Cary Lane was once much wider where it meets the Market Place. However, the early 1950s saw 8 Market Place removed to make things easier for vehicles leaving and joining the A18, which still ran through the town centre.

Today's Cary Lane is very familiar to shoppers because of the bus station (a term not often used today) and the presence of the Wilko store - housed in premises purpose-built for Kwik Save in the 1980s.

Tesco, which established its Barnard Avenue store in the late 1990s, created a goods delivery facility with lorry access from Cary Lane.
Still a key feature of the national retailer's store today, the solidly-gated yard is opposite the former Brigg Town Hall - built by the Urban District Council circa 1970 when it outgrew cramped facilities at the Buttercross.
This Cary Lane building is now used as offices by Humberside Police.
Nearby, for many years, were portable buildings occupied by Glanford Borough Council's planning department.
Since their removal, the land has provided car parking - initially for the public (unofficially) and latterly for police staff.
Nearby there was once a bowling green whose wooden pavilion was moved across town to the Recreation Ground in the 1970s to provide extra changing accommodation. It overlooked the cricket pitch.
Tesco's store was erected on the site of the former Stockmarket built by Brigg UDC in the early 1960s. Some of its buildings faced Cary Lane. The stockmarket, with its auction ring for cattle, pigs and sheep, only lasted into the 1990s.
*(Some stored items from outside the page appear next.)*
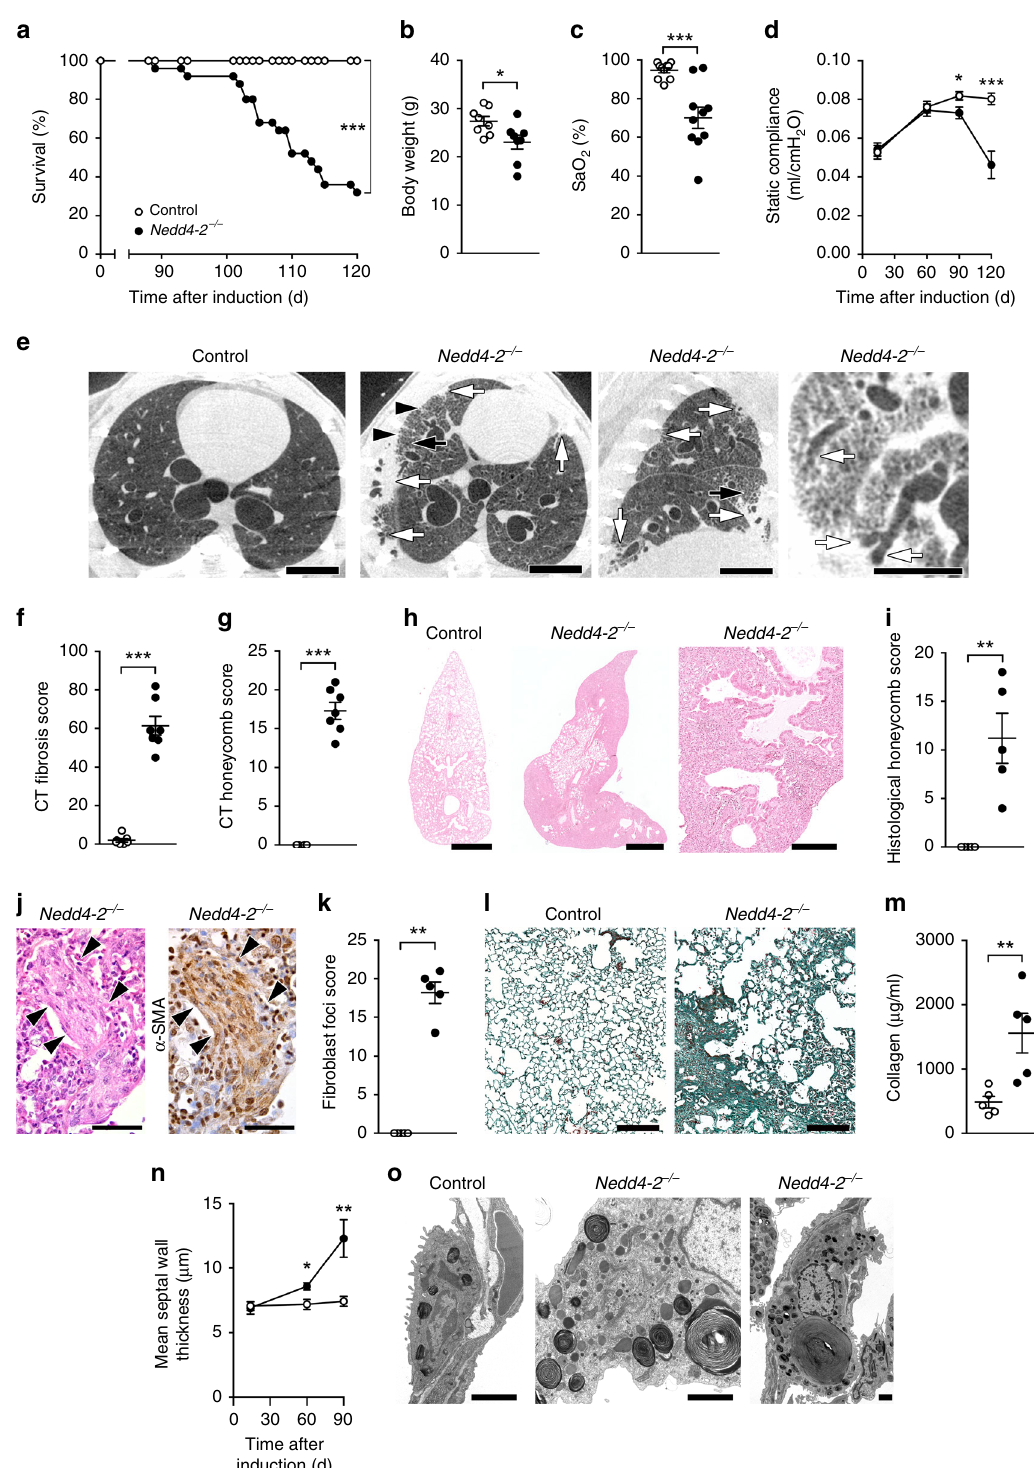
thickening, hypertrophy of AT2 cells, subpleural microscopic honeycombing-like cysts, and Muc5b-positive material within fi brotic areas of the peripheral airspaces (Fig. 2h – n and see below). By transmission electron microscopy we found ultra- structural abnormalities in 15.0 ± 4.5% of all AT2 cells in lung regions that appeared macroscopically normal that were increased to 56.1 ± 9.9% of all AT2 cells in fi brotic regions of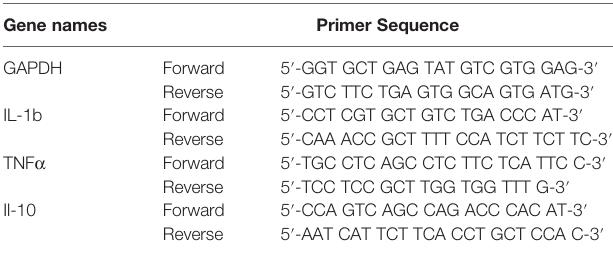
TABLE 1 | Sequences of the primers used for real-time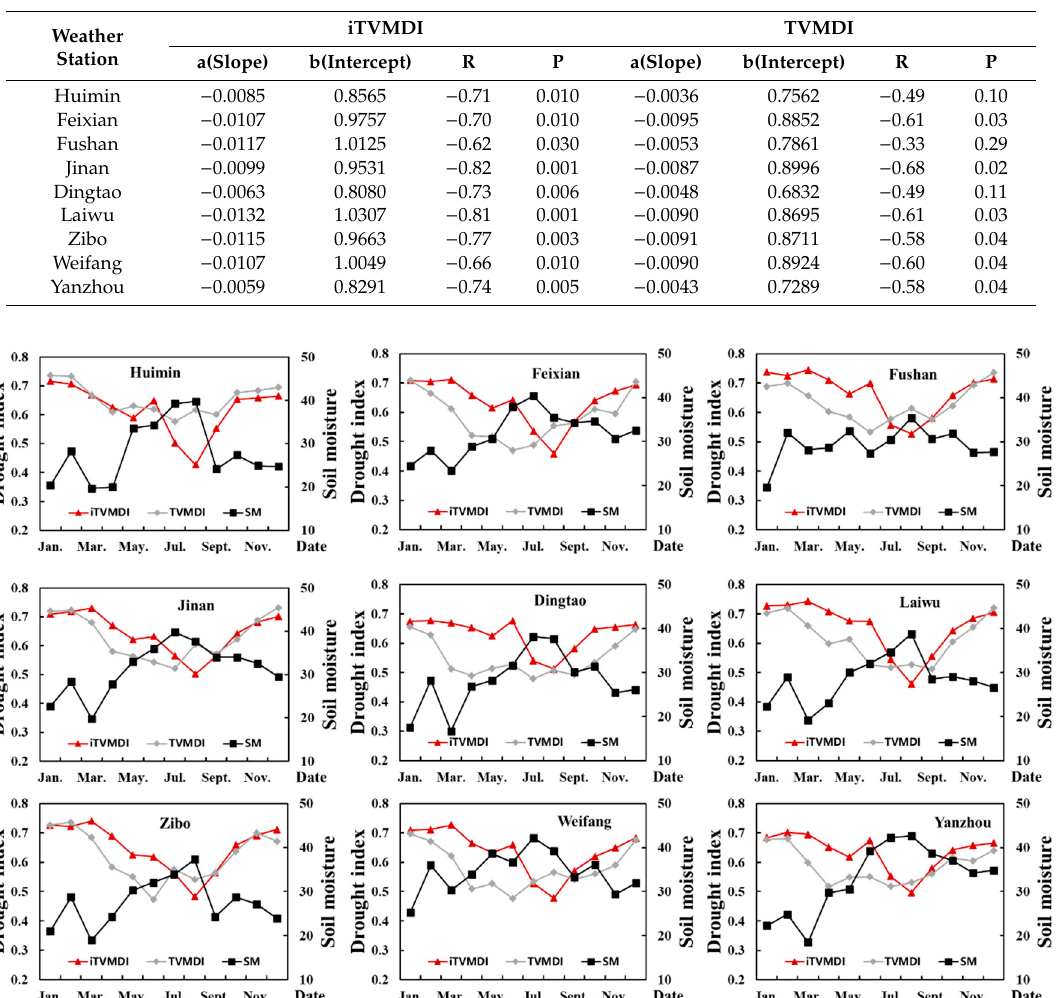
Table 1. The relationship between drought indices of nine stations and global land data assimilation system soil moisture (GLDAS SM).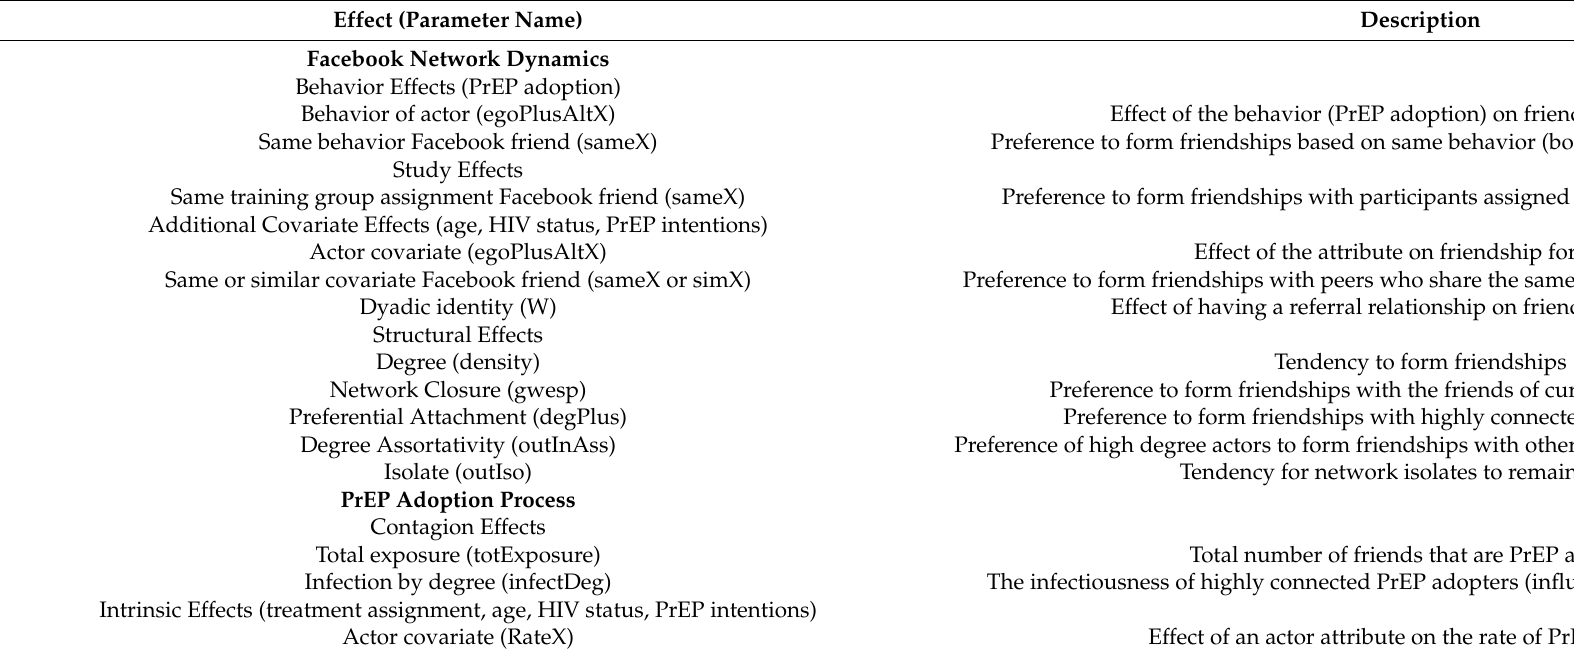
Table 1. Description of the effects included in the network and adoption process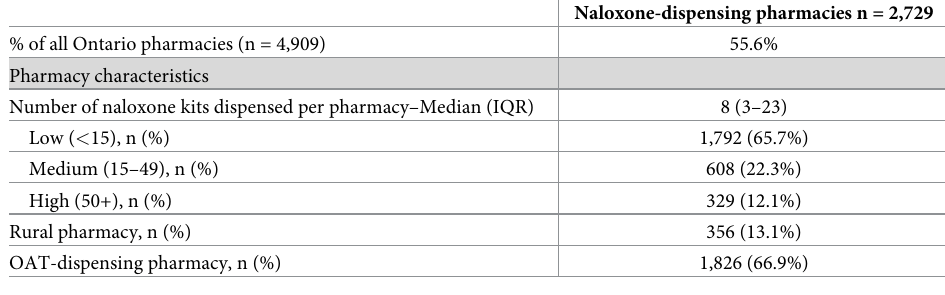
Table 2. Characteristics of pharmacies dispensing naloxone between July 2016 and March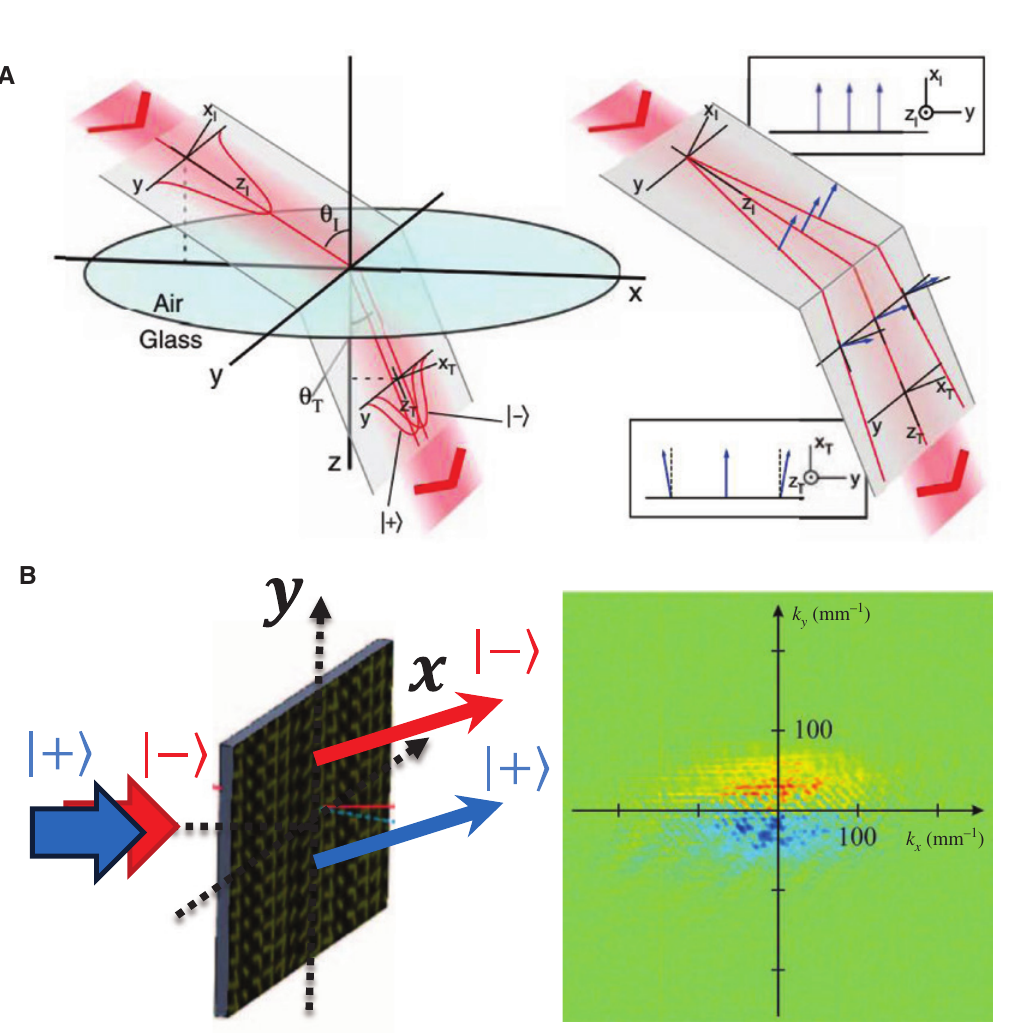
Figure 2: OSHE in giving transverse beam-splitting. (A) Spin-splitting of beam center from air to glass at oblique incidence due to spin-dependent geometric phase picked up by different k -components. Reprinted from Ref. [19]. (B) OSHE at normal incidence using a metasurface, with the beam helicity ( S plotted on the right. Reprinted from Ref.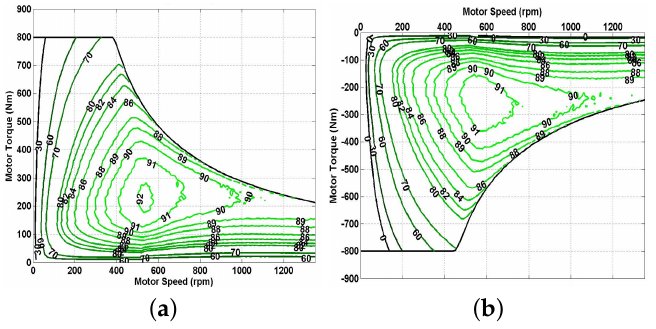
Figure 4. Motor efficiency. ( a ) Motor driving efficiency. ( b ) Motor braking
It was hardly a white elephant, but was the considerable expense of its construction ever recouped?
Brigg Charity Market stalls were erected on Cary Lane for a time - helping local groups to raise funds.
Back then, Cary Lane was still a through road, but pedestrianisation in the 1990s resulted in major changes.
A short stretch of the lane was included in the new traffic-free zone, but access was retained for delivery vehicles, market traders and the emergency services. This was well-meant but some motorists, without good cause, continue to ignore the no entry sign on Cary Lane while visiting shops and cash machines.
Just within the pedestrian area, the former Spencer Molloy electrical goods showroom on Cary Lane has now been empty for many months.
Two wooden retail lock-ups used to stand nearby, but were demolished some years ago.
Cary Lane did not start out with that name. Almost 200 years ago it was known as Nicholsons Lane, and by the mid-19th century Hetts Lane was used (Messrs Nicholson and Hett being local lawyers).
Renaming to Carey Lane was undertaken by the Local (government) Board in 1869.
Surviving documents show that the 'e' was still used well into the 20th century.
Exactly when, and why, the spelling was altered to Cary Lane is unclear. But it happened long before our current councils came on the scene.
Carey Elwes - a member of the well-known local land and property-owning family - was a local Lord of the Manor during the latter half of the 19th century.
However, Gervase Henry Cary-Elwes was a famous singer who performed at home and abroad in the early 20th century.
So a valid case can be made for today's Cary and the formerly-used Carey.

A late 1960s view of the stockmarket with Barnard Avenue at the top of the picture and parking for cars and buses available on Cary Lane to the right.

A bus for Barton picking up passengers who had been shopping in Brigg. Wilkinson's (now Wilko) store is on the right and the delivery gates to the Tesco store on the left.

The old retail lock-ups, since demolished, next to Spencer Molloy's shop, with the Angel and the Market Place in the distance.

Viewed from the A18 traffic lights on Barnard Avenue: How the southern end of Cary Lane looks today, with Tesco on the right.

Wilko's store (left), the public conveniences (with clay pantile roof) and the old market stall storage building to the right.

Cary Lane's decorative nameplate - part of a scheme championed by Brigg Civic Society some years ago. Other town centre streets received nameplates in the same style.

The original Kwik Save store - now Wilko's. Note the provision of built-in bus shelters.

The turning circle for vehicles on Cary Lane, with the pedestrianised section away to the left.
Inspector Brett Rutty in 2009 at the point where Cary Lane becomes pedestrian only. He was then the head of policing for Brigg and rural areas of North Lincolnshire.